Directions: Arrange every line of the records below as a Markdown table with the columns Row and Line, numbering the rows and leaving out blank lines. Omit the pictures from your answer.
╭──
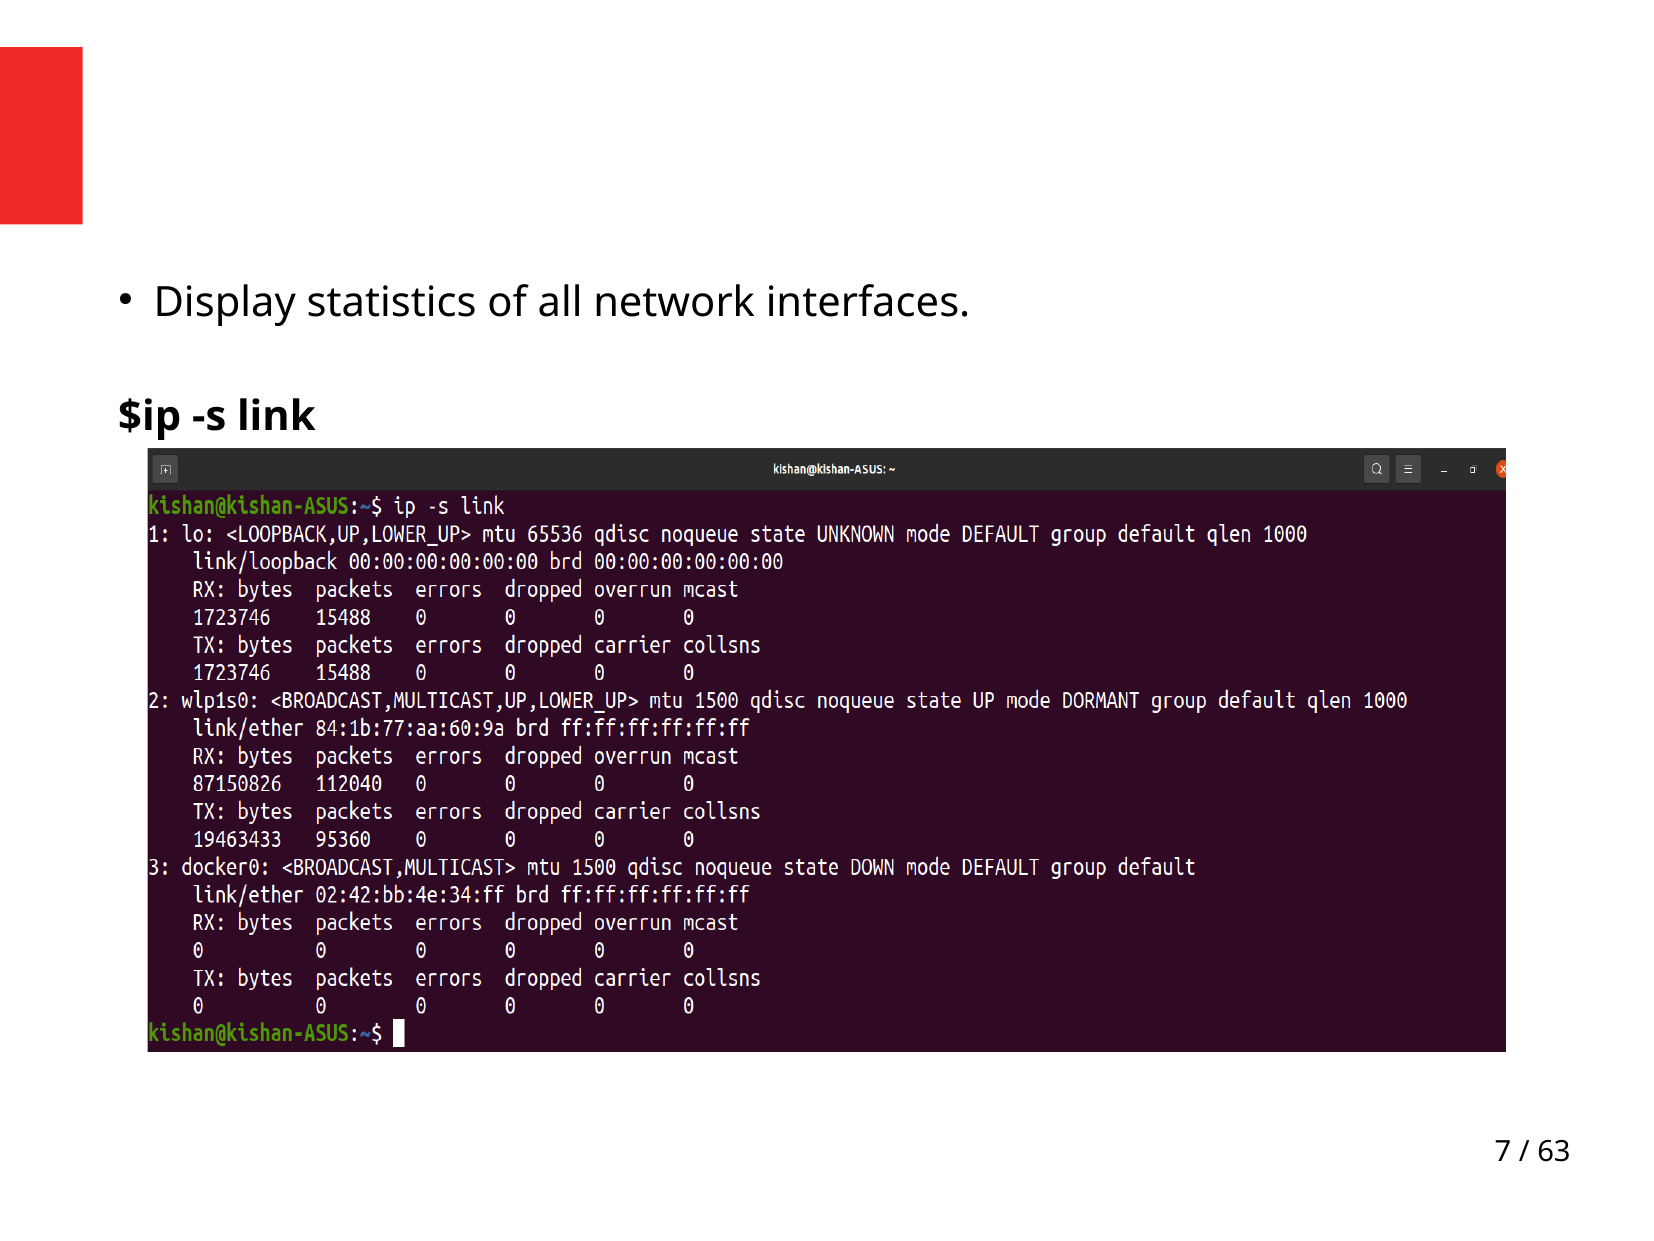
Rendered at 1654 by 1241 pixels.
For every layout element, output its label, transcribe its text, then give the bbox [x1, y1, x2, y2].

picture [147, 448, 1506, 1052]
subtitle Display statistics of all network interfaces. $ip -s link [118, 271, 1536, 1074]
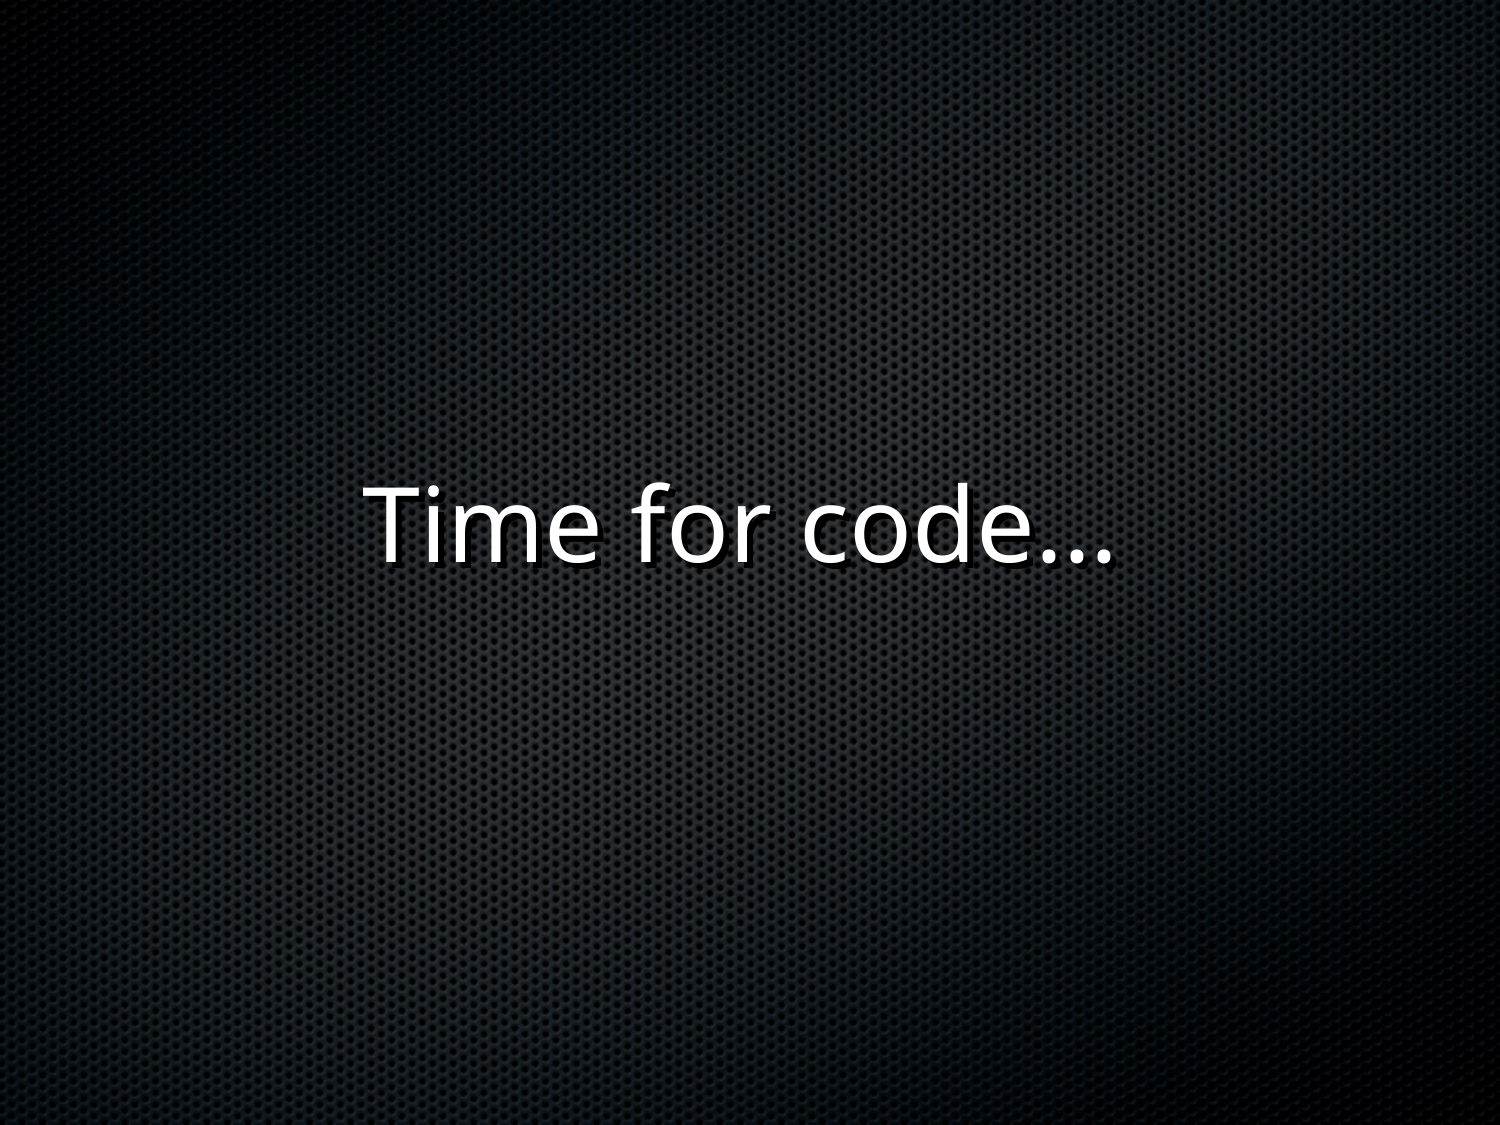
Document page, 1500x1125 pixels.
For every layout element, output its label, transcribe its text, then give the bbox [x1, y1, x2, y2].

title Time for code... [354, 403, 1500, 638]
picture [0, 0, 1500, 1125]
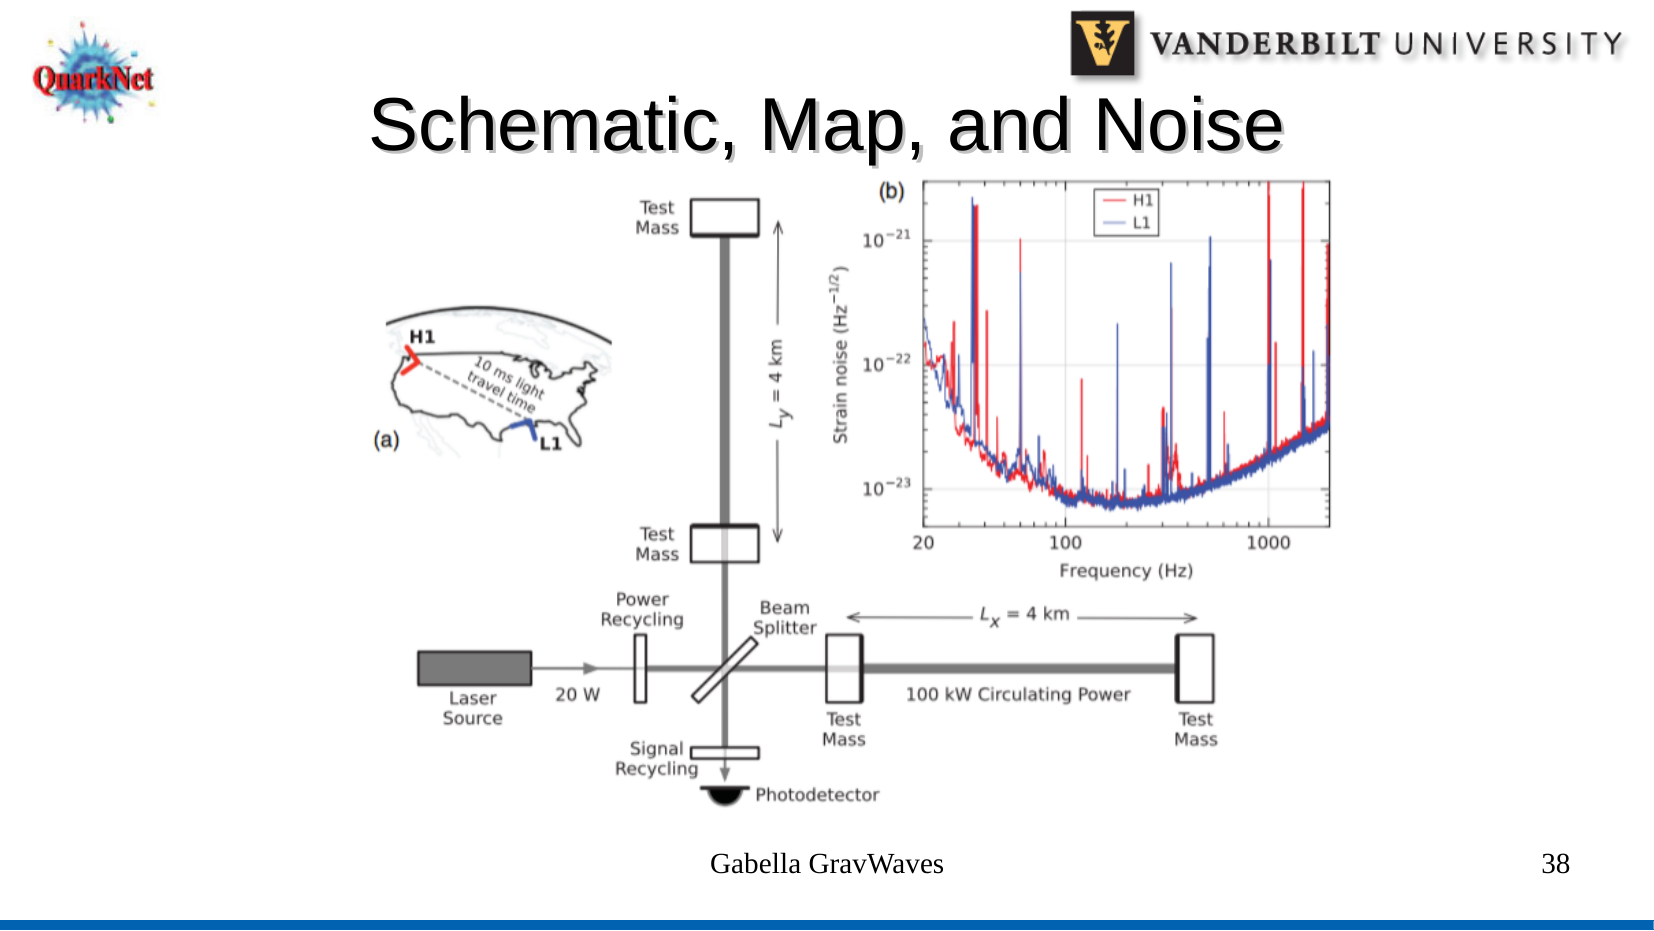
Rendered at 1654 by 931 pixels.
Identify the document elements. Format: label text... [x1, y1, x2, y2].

picture [1067, 8, 1637, 91]
picture [19, 16, 166, 135]
picture [330, 171, 1381, 820]
title Schematic, Map, and Noise [121, 77, 1534, 172]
╰──
Written solution:
| Row | Line |
|---|---|
| 1 | Rendered at 1654 by 1241 pixels. |
| 2 | For every layout element, output its label, transcribe its text, then give the bbox [x1, y1, x2, y2]. |
| 3 | picture [147, 448, 1506, 1052] |
| 4 | subtitle Display statistics of all network interfaces. $ip -s link [118, 271, 1536, 1074] |
| 5 | Document page, 1500x1125 pixels. |
| 6 | For every layout element, output its label, transcribe its text, then give the bbox [x1, y1, x2, y2]. |
| 7 | title Time for code... [354, 403, 1500, 638] |
| 8 | picture [0, 0, 1500, 1125] |
| 9 | Rendered at 1654 by 931 pixels. |
| 10 | Identify the document elements. Format: label text... [x1, y1, x2, y2]. |
| 11 | picture [1067, 8, 1637, 91] |
| 12 | picture [19, 16, 166, 135] |
| 13 | picture [330, 171, 1381, 820] |
| 14 | title Schematic, Map, and Noise [121, 77, 1534, 172] |